Reminiscent too was the rambling delivery, leaping incoherently back and forth between vague peace proposals and unremitting imprecations against the opposition: "al-Qaeda", "armed criminals", "foreign terrorists" were also prominent in Colonel Muammar Gaddafi's vocabulary.

Then there were the lapses into bizarre sentimentality, as when he announced: "I look at the eyes of Syria's children and I don't see any happiness" - something that would hardly surprise anyone who watched the news over the past two years. Assad is no Gaddafi, of course. But his smoother, educated, more rational persona, lacking the Gaddafi instinct for the absurd, makes him in some ways even more of a mystery.

There was always a sense that Gaddafi was happy to go down fighting, preferring melodrama in death to the dull reality of compromise or surrender. Assad presents himself as someone who is in full control of events, the contrast between his discourse and the reality of events even more puzzling.

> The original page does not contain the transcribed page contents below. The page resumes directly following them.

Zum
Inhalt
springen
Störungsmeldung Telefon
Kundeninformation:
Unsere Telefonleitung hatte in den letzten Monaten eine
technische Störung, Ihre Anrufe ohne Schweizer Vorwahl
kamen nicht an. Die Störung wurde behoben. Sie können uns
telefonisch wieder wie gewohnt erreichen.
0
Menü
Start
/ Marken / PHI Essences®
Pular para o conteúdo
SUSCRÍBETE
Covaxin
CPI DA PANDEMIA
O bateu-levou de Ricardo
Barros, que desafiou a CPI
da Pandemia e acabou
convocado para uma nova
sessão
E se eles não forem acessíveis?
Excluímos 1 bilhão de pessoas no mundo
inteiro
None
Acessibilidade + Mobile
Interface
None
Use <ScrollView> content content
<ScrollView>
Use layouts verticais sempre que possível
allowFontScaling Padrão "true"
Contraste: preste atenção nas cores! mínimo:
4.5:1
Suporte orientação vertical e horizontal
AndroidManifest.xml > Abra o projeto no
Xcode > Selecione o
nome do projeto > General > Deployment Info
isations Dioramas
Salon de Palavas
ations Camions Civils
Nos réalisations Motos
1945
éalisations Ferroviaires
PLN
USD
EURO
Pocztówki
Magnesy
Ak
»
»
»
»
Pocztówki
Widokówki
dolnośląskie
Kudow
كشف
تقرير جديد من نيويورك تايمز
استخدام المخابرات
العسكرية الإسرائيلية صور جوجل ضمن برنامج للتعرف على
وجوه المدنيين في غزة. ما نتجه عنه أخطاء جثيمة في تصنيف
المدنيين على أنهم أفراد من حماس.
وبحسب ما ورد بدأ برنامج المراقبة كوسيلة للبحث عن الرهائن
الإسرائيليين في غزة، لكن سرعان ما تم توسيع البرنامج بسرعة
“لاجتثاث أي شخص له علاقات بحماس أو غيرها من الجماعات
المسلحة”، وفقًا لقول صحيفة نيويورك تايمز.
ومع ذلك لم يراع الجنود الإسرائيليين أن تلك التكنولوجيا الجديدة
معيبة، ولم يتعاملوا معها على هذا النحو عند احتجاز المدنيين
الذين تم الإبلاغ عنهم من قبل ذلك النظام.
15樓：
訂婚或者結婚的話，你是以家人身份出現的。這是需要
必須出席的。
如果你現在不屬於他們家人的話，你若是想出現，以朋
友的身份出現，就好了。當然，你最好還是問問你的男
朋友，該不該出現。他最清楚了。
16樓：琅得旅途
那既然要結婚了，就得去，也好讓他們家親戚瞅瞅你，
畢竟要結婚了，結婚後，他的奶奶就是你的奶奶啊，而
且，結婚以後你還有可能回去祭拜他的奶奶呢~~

If the rebels were on the run, his outlining of the steps by which they might hand themselves in to his mercy might be seen as magisterial; his proposal that his enemies should lay down their weapons, their foreign backers withdraw, in return for a generous pledge of "national dialogue" might sound convincing.

But there is no sense in which Assad could be described as winning. He has lost large parts of the country, including half the biggest city, and significant numbers of armed men are at the gates of Damascus itself. The real question is not why the rebels should accept these modest proposals but why they should negotiate at all when they think Assad is doomed.

At the end, he was mobbed by fans, just as Gaddafi was at his final appearances in Tripoli. Were they expressing their love for their leader? Or was it panic, and a clue to the speech's real purpose - a desperate attempt to assure the remaining faithful that in their time of need, their leader had not forgotten them.